There’s another key point that sets the Will Wilder books apart. Will is not an orphan or an abandoned child. He goes on adventures with his entire intact family, along with his friends.

This was an intentional decision, stemming from Arroyo’s frustrations with was he described as an “orphan trope in middle school books.”

But it also served to give the book a wider appeal. The cast is multi-generational, and so, it turns out, are its readers.

Arroyo said he has heard from children, college students, parents and grandparents who have all enjoyed the first book. He said that while he wrote the series for middle grade students, he included deeper reflections and subplots that adults would appreciate.

Ultimately, there’s a universal sense of wonder at the supernatural world that draws all ages to the story, and makes it great for parents and children to read together, he said.

For parents who want to encourage a reluctant reader, Arroyo offered advice. “The most important thing is to read to your child as early as you can, from the time they’re toddlers.” He also stressed the importance of children seeing their parents read books for pleasure.  

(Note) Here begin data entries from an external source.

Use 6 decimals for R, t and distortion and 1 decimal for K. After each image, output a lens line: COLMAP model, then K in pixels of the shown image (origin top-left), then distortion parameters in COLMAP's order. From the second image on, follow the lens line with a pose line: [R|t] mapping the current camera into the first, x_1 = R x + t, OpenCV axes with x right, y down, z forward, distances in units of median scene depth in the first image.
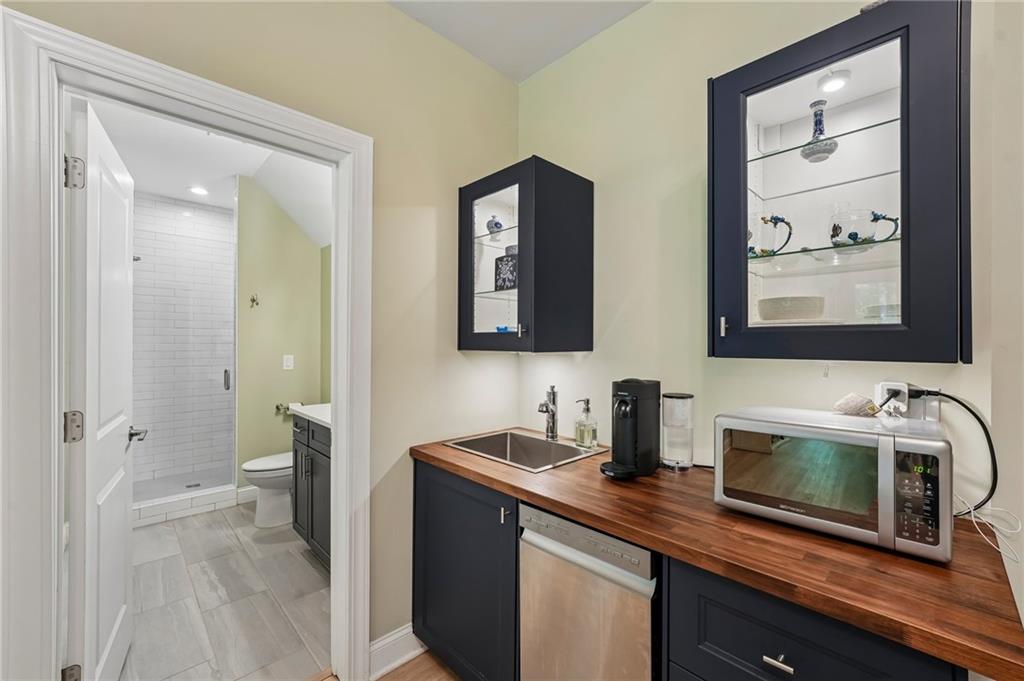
lens RADIAL K [[413.5, 0, 507.9], [0, 413.5, 339.2], [0, 0, 1]] dist [-0.014304, 0.000802]
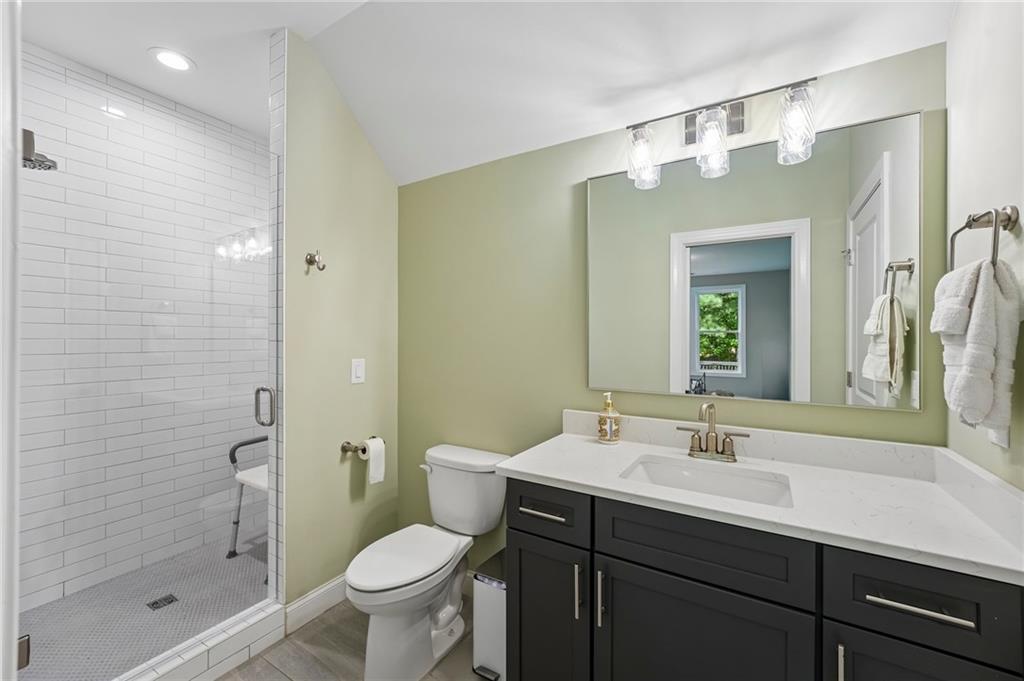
lens RADIAL K [[413.5, 0, 510.4], [0, 413.5, 336.8], [0, 0, 1]] dist [-0.014304, 0.000802]
pose [[0.966048, 0.002127, 0.258353, -0.482787], [-0.001353, 0.999994, -0.003175, 0.009136], [-0.258358, 0.002718, 0.966045, 0.375886]]
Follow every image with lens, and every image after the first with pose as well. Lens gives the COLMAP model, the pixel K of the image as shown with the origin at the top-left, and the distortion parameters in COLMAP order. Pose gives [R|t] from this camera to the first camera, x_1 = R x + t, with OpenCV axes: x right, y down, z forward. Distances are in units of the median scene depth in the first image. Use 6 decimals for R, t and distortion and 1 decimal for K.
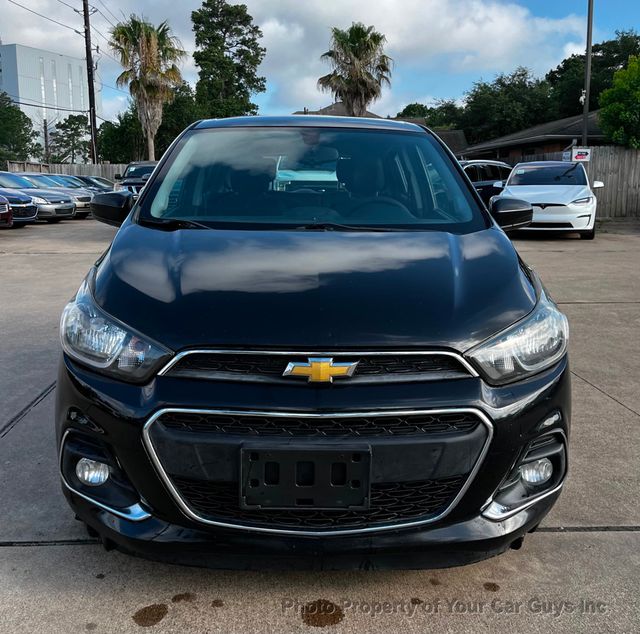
lens RADIAL K [[690.2, 0, 308.3], [0, 690.2, 305.9], [0, 0, 1]] dist [0.027038, 0.000000]
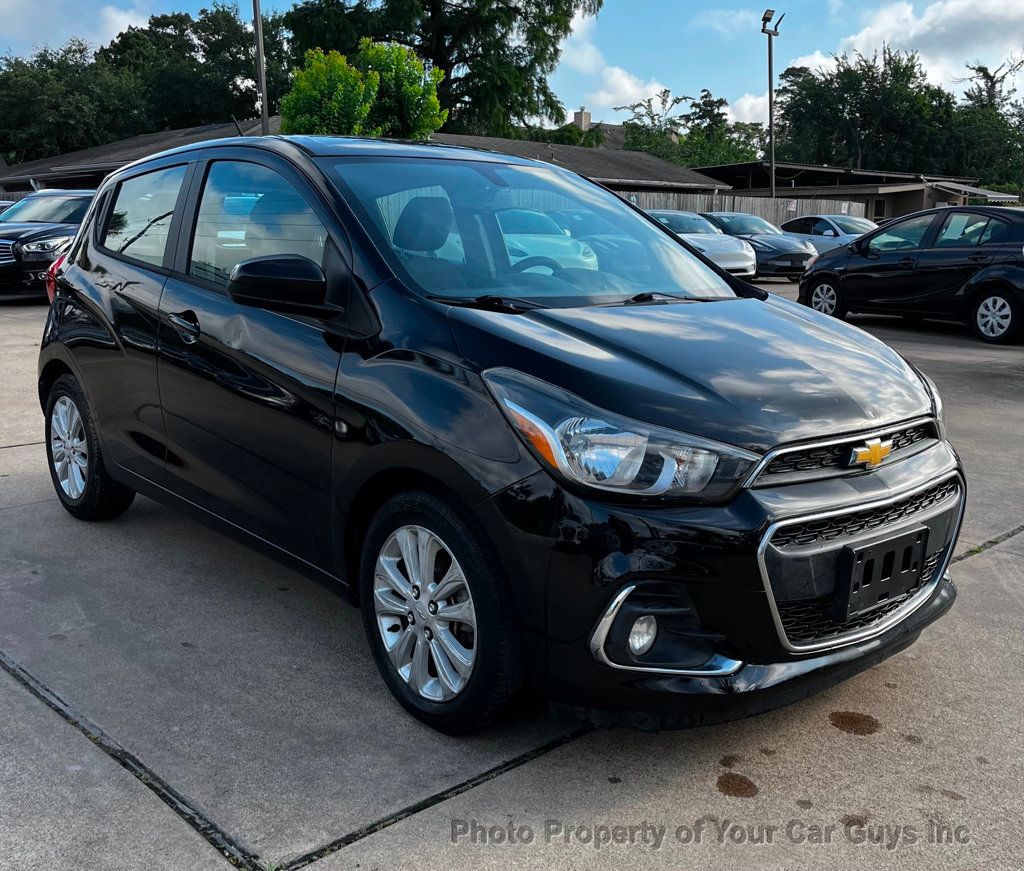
lens RADIAL K [[1055.8, 0, 510.6], [0, 1055.8, 439.9], [0, 0, 1]] dist [0.025938, 0.000000]
pose [[0.765134, -0.126431, 0.631335, -0.129285], [0.109552, 0.991798, 0.065848, -0.007283], [-0.634482, 0.018782, 0.772709, 0.022879]]
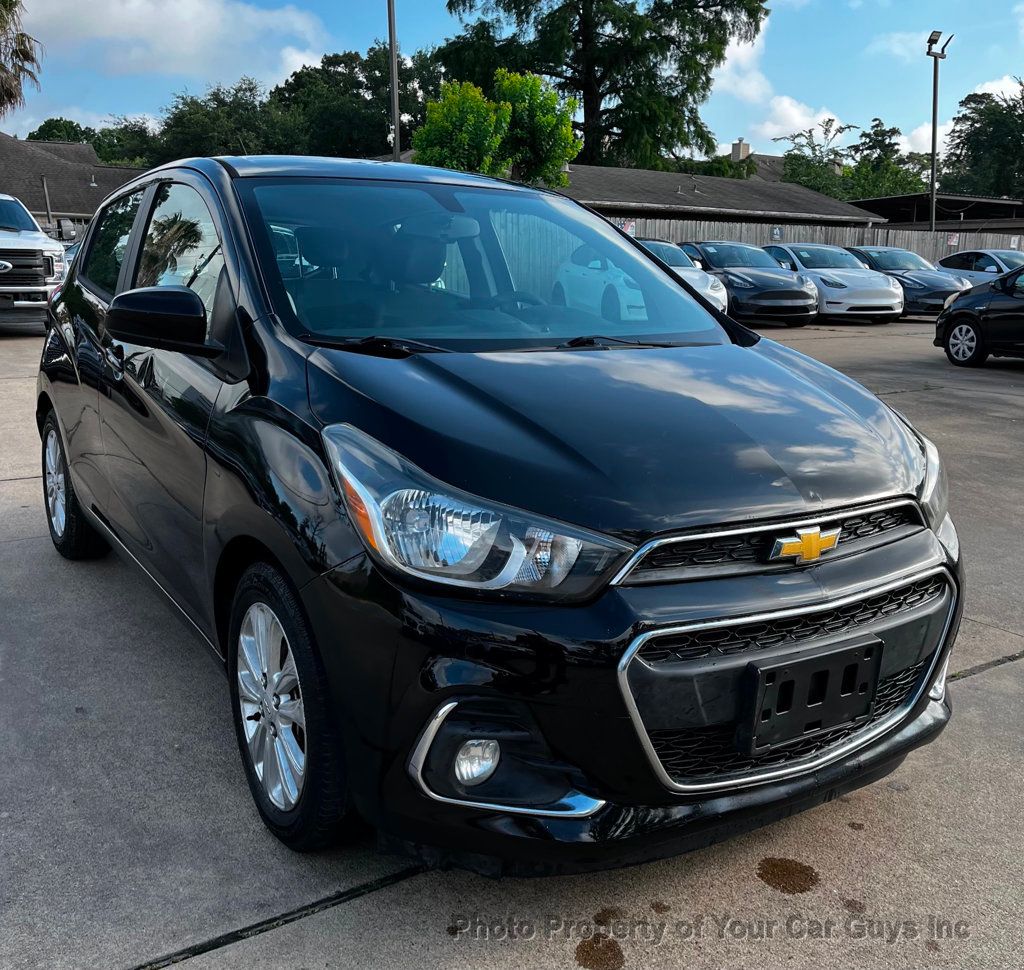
lens RADIAL K [[1051.2, 0, 513.2], [0, 1051.2, 476.4], [0, 0, 1]] dist [0.025850, 0.000000]
pose [[0.851719, -0.098736, 0.514613, -0.084989], [0.081673, 0.995099, 0.055749, -0.006874], [-0.517595, -0.005452, 0.855609, 0.022033]]
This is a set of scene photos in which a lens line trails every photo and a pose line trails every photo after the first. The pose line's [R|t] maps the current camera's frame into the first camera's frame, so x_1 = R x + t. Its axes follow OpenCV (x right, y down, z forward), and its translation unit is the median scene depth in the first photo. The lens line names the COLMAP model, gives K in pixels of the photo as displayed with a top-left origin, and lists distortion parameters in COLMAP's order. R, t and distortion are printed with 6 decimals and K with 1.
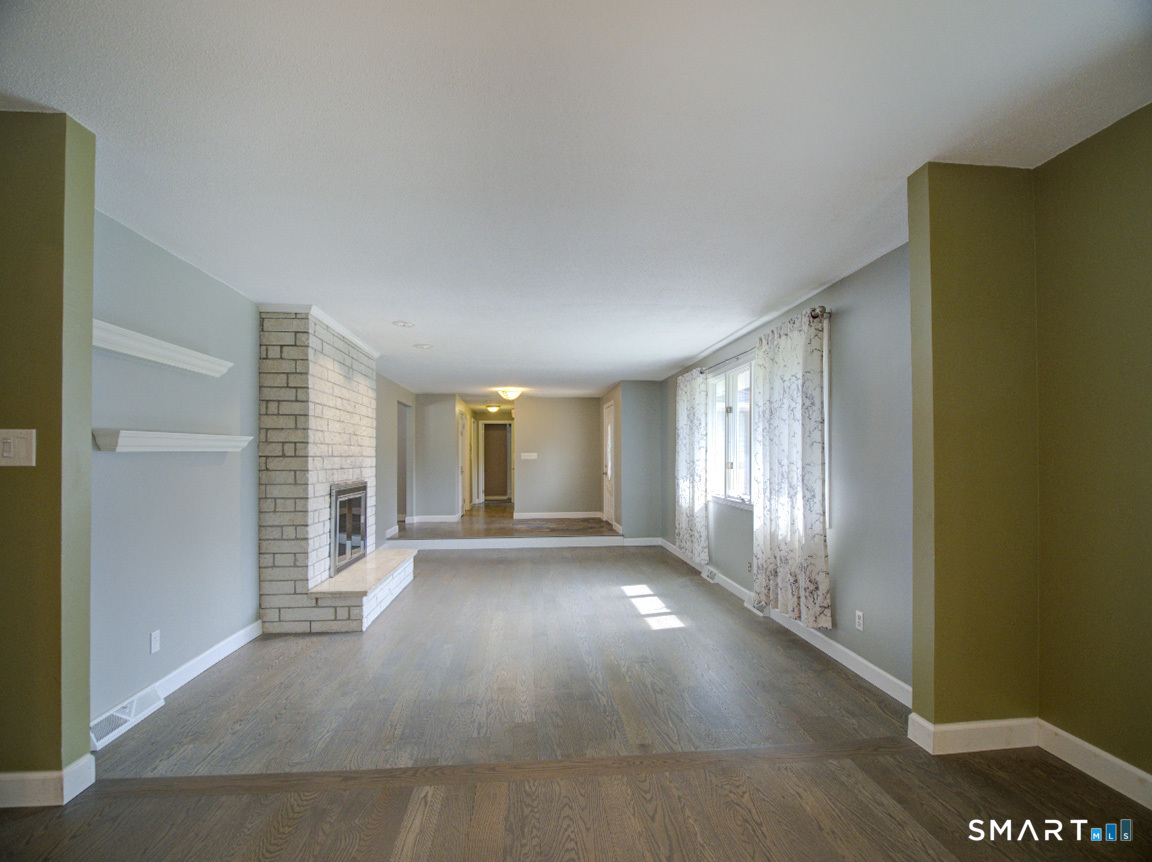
lens RADIAL K [[524.1, 0, 577.6], [0, 524.1, 456.2], [0, 0, 1]] dist [-0.025140, -0.000044]
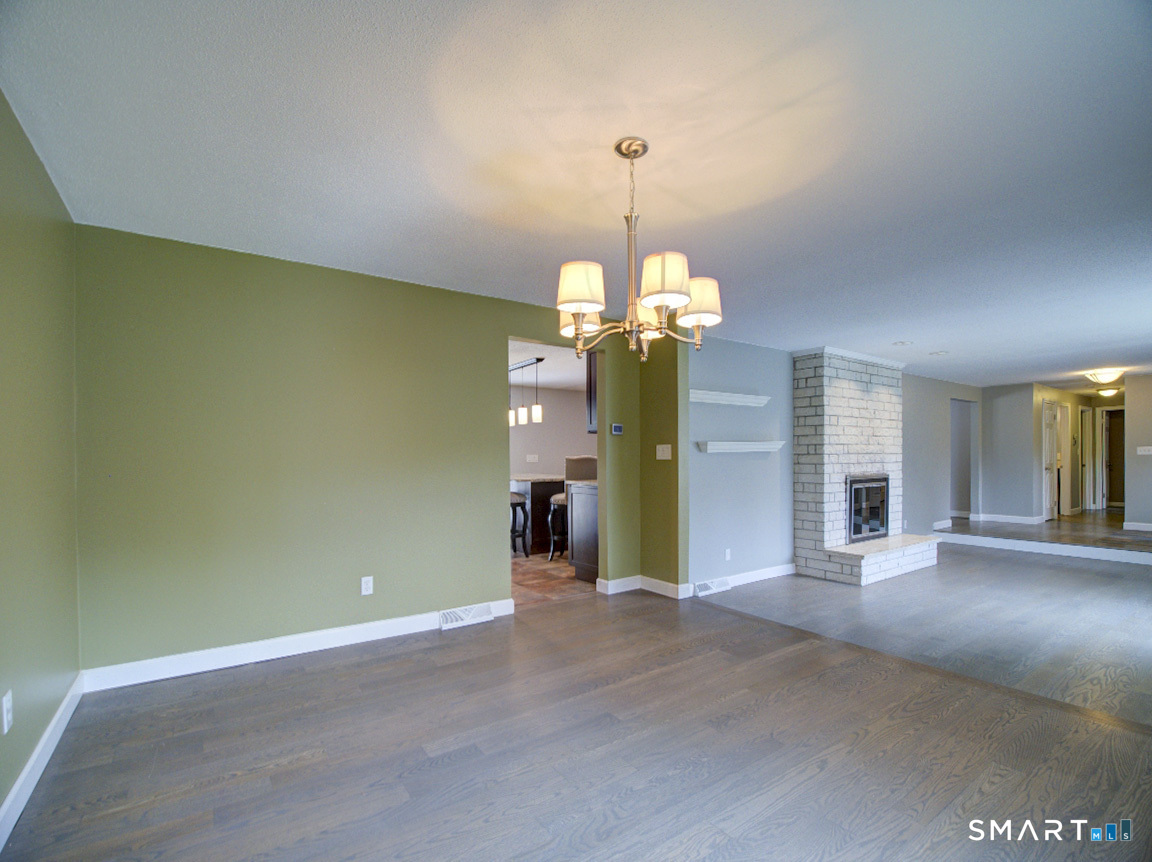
lens RADIAL K [[524.1, 0, 577.6], [0, 524.1, 456.2], [0, 0, 1]] dist [-0.025140, -0.000044]
pose [[0.475531, -0.003215, -0.879693, 0.409145], [0.008745, 0.999961, 0.001073, -0.001065], [0.879656, -0.008203, 0.475541, -0.261020]]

“Kids are great mimics,” he remarked, adding that reading fiction is particularly important because “fiction enlarges the imagination and puts them not only in the shoes but in the hearts and soul of characters and people they’ll never meet. And the lessons they’ll draw from that are lessons you can’t repeat.”

Finally, Arroyo suggested, parents can take their library or bookstore and give them a chance to browse and find the topics and ideas that fascinate them.

As your children discover their natural interests, feed those interests regularly with good books, he said. “It’s a beautiful thing to see a kid get lost in reading.”